Retype all of the data below, keeping every line identical to the original.
::::::::
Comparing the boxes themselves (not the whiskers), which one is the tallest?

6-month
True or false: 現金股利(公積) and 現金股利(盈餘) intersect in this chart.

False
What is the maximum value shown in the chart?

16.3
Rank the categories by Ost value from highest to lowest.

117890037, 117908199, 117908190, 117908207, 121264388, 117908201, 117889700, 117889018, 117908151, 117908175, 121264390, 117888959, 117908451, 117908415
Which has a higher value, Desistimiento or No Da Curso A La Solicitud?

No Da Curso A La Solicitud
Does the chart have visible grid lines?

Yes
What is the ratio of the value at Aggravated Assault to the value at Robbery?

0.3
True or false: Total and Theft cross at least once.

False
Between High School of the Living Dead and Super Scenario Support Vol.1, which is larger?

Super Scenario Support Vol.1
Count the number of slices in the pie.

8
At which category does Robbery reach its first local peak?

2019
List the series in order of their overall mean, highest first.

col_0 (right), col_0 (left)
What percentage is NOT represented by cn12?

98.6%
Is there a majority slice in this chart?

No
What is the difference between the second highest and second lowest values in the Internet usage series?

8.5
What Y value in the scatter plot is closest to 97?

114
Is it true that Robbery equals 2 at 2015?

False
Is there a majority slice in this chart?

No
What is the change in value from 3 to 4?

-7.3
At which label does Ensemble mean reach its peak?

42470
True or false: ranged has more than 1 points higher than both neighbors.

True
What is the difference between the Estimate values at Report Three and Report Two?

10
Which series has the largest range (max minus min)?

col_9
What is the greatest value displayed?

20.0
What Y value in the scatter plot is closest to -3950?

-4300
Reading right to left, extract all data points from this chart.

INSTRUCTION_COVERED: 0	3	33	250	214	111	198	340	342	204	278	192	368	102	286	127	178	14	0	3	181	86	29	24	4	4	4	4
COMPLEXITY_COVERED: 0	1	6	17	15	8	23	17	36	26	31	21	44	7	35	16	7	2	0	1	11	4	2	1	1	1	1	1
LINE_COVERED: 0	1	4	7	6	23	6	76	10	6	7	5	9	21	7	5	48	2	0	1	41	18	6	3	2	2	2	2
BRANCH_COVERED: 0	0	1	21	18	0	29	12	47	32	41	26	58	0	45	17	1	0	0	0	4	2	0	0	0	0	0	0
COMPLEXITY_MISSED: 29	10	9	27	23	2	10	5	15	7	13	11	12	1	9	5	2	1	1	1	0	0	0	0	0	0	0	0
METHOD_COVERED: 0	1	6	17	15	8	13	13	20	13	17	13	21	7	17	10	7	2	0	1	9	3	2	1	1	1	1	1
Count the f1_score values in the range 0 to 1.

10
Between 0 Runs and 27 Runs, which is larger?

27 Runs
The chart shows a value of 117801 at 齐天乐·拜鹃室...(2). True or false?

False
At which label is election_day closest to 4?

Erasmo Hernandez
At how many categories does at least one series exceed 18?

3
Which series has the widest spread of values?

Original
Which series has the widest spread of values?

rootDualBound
::::::::
■ OUTPUT OF THE EXERCISE ■
Comparing the boxes themselves (not the whiskers), which one is the tallest?

6-month
True or false: 現金股利(公積) and 現金股利(盈餘) intersect in this chart.

False
What is the maximum value shown in the chart?

16.3
Rank the categories by Ost value from highest to lowest.

117890037, 117908199, 117908190, 117908207, 121264388, 117908201, 117889700, 117889018, 117908151, 117908175, 121264390, 117888959, 117908451, 117908415
Which has a higher value, Desistimiento or No Da Curso A La Solicitud?

No Da Curso A La Solicitud
Does the chart have visible grid lines?

Yes
What is the ratio of the value at Aggravated Assault to the value at Robbery?

0.3
True or false: Total and Theft cross at least once.

False
Between High School of the Living Dead and Super Scenario Support Vol.1, which is larger?

Super Scenario Support Vol.1
Count the number of slices in the pie.

8
At which category does Robbery reach its first local peak?

2019
List the series in order of their overall mean, highest first.

col_0 (right), col_0 (left)
What percentage is NOT represented by cn12?

98.6%
Is there a majority slice in this chart?

No
What is the difference between the second highest and second lowest values in the Internet usage series?

8.5
What Y value in the scatter plot is closest to 97?

114
Is it true that Robbery equals 2 at 2015?

False
Is there a majority slice in this chart?

No
What is the change in value from 3 to 4?

-7.3
At which label does Ensemble mean reach its peak?

42470
True or false: ranged has more than 1 points higher than both neighbors.

True
What is the difference between the Estimate values at Report Three and Report Two?

10
Which series has the largest range (max minus min)?

col_9
What is the greatest value displayed?

20.0
What Y value in the scatter plot is closest to -3950?

-4300
Reading right to left, extract all data points from this chart.

INSTRUCTION_COVERED: 0	3	33	250	214	111	198	340	342	204	278	192	368	102	286	127	178	14	0	3	181	86	29	24	4	4	4	4
COMPLEXITY_COVERED: 0	1	6	17	15	8	23	17	36	26	31	21	44	7	35	16	7	2	0	1	11	4	2	1	1	1	1	1
LINE_COVERED: 0	1	4	7	6	23	6	76	10	6	7	5	9	21	7	5	48	2	0	1	41	18	6	3	2	2	2	2
BRANCH_COVERED: 0	0	1	21	18	0	29	12	47	32	41	26	58	0	45	17	1	0	0	0	4	2	0	0	0	0	0	0
COMPLEXITY_MISSED: 29	10	9	27	23	2	10	5	15	7	13	11	12	1	9	5	2	1	1	1	0	0	0	0	0	0	0	0
METHOD_COVERED: 0	1	6	17	15	8	13	13	20	13	17	13	21	7	17	10	7	2	0	1	9	3	2	1	1	1	1	1
Count the f1_score values in the range 0 to 1.

10
Between 0 Runs and 27 Runs, which is larger?

27 Runs
The chart shows a value of 117801 at 齐天乐·拜鹃室...(2). True or false?

False
At which label is election_day closest to 4?

Erasmo Hernandez
At how many categories does at least one series exceed 18?

3
Which series has the widest spread of values?

Original
Which series has the widest spread of values?

rootDualBound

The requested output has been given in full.